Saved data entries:
=== Begin Enclosure ===
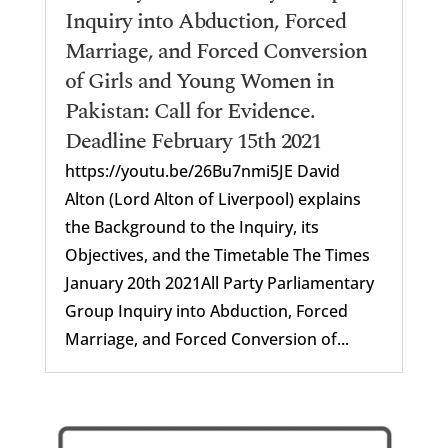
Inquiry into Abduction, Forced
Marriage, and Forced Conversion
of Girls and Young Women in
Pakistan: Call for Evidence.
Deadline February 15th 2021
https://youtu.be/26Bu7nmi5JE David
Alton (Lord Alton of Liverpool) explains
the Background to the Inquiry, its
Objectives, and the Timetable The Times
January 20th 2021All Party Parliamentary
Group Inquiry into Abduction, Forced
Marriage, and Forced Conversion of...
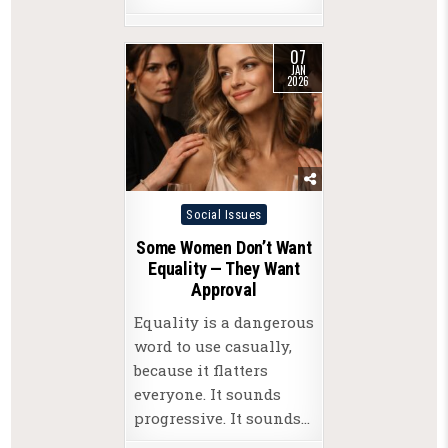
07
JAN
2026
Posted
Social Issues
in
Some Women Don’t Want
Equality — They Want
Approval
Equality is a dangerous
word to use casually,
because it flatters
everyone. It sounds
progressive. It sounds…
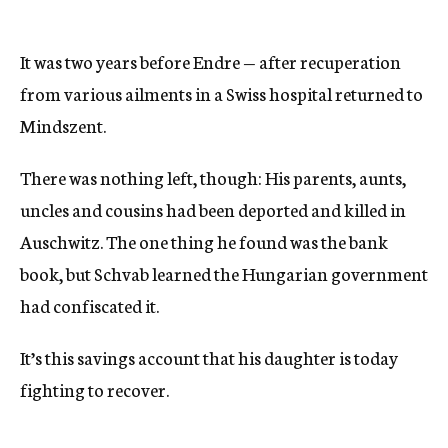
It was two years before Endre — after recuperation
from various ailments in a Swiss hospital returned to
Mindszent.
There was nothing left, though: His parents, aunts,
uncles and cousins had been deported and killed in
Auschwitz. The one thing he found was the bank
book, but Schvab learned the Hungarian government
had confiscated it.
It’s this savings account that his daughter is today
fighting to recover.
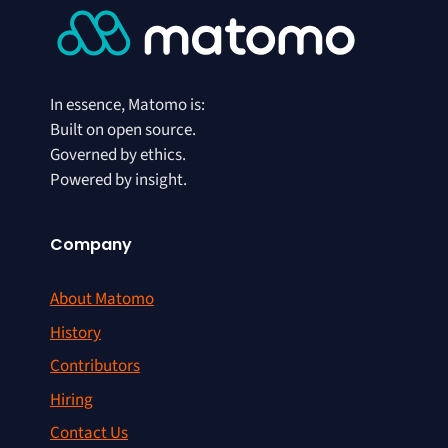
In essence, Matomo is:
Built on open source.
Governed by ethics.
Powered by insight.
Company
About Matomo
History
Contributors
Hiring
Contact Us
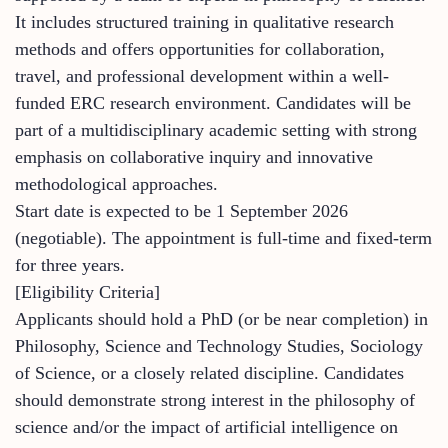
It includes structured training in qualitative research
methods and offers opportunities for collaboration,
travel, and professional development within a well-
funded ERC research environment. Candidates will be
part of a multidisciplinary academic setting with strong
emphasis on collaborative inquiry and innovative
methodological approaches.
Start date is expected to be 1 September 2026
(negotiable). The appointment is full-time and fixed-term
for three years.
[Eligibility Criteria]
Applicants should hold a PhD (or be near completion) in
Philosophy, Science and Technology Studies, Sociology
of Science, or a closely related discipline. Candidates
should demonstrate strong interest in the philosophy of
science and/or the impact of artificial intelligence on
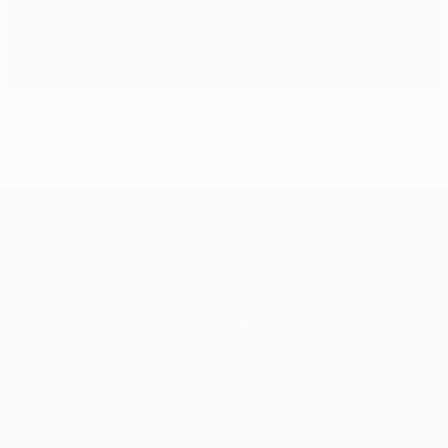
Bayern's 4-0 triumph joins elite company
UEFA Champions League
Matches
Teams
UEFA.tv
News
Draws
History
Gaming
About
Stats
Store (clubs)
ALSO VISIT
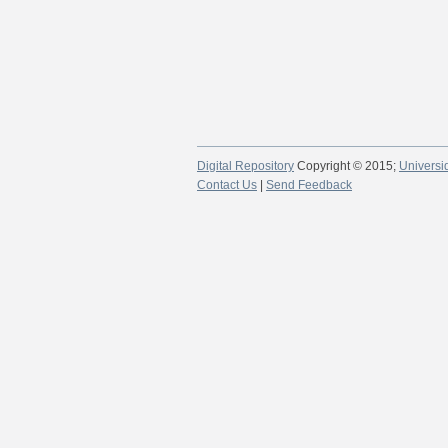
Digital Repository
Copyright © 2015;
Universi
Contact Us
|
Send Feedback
=== End Enclosure ===
**WHAT TO WORK ON:** Reproduce the text of every item above word for word, and omit the pictures.

**THE ANSWER:**
Inquiry into Abduction, Forced
Marriage, and Forced Conversion
of Girls and Young Women in
Pakistan: Call for Evidence.
Deadline February 15th 2021
https://youtu.be/26Bu7nmi5JE David
Alton (Lord Alton of Liverpool) explains
the Background to the Inquiry, its
Objectives, and the Timetable The Times
January 20th 2021All Party Parliamentary
Group Inquiry into Abduction, Forced
Marriage, and Forced Conversion of...
07
JAN
2026
Posted
Social Issues
in
Some Women Don’t Want
Equality — They Want
Approval
Equality is a dangerous
word to use casually,
because it flatters
everyone. It sounds
progressive. It sounds…
It was two years before Endre — after recuperation
from various ailments in a Swiss hospital returned to
Mindszent.
There was nothing left, though: His parents, aunts,
uncles and cousins had been deported and killed in
Auschwitz. The one thing he found was the bank
book, but Schvab learned the Hungarian government
had confiscated it.
It’s this savings account that his daughter is today
fighting to recover.
In essence, Matomo is:
Built on open source.
Governed by ethics.
Powered by insight.
Company
About Matomo
History
Contributors
Hiring
Contact Us
It includes structured training in qualitative research
methods and offers opportunities for collaboration,
travel, and professional development within a well-
funded ERC research environment. Candidates will be
part of a multidisciplinary academic setting with strong
emphasis on collaborative inquiry and innovative
methodological approaches.
Start date is expected to be 1 September 2026
(negotiable). The appointment is full-time and fixed-term
for three years.
[Eligibility Criteria]
Applicants should hold a PhD (or be near completion) in
Philosophy, Science and Technology Studies, Sociology
of Science, or a closely related discipline. Candidates
should demonstrate strong interest in the philosophy of
science and/or the impact of artificial intelligence on
Bayern's 4-0 triumph joins elite company
UEFA Champions League
Matches
Teams
UEFA.tv
News
Draws
History
Gaming
About
Stats
Store (clubs)
ALSO VISIT
Digital Repository
Copyright © 2015;
Universi
Contact Us
|
Send Feedback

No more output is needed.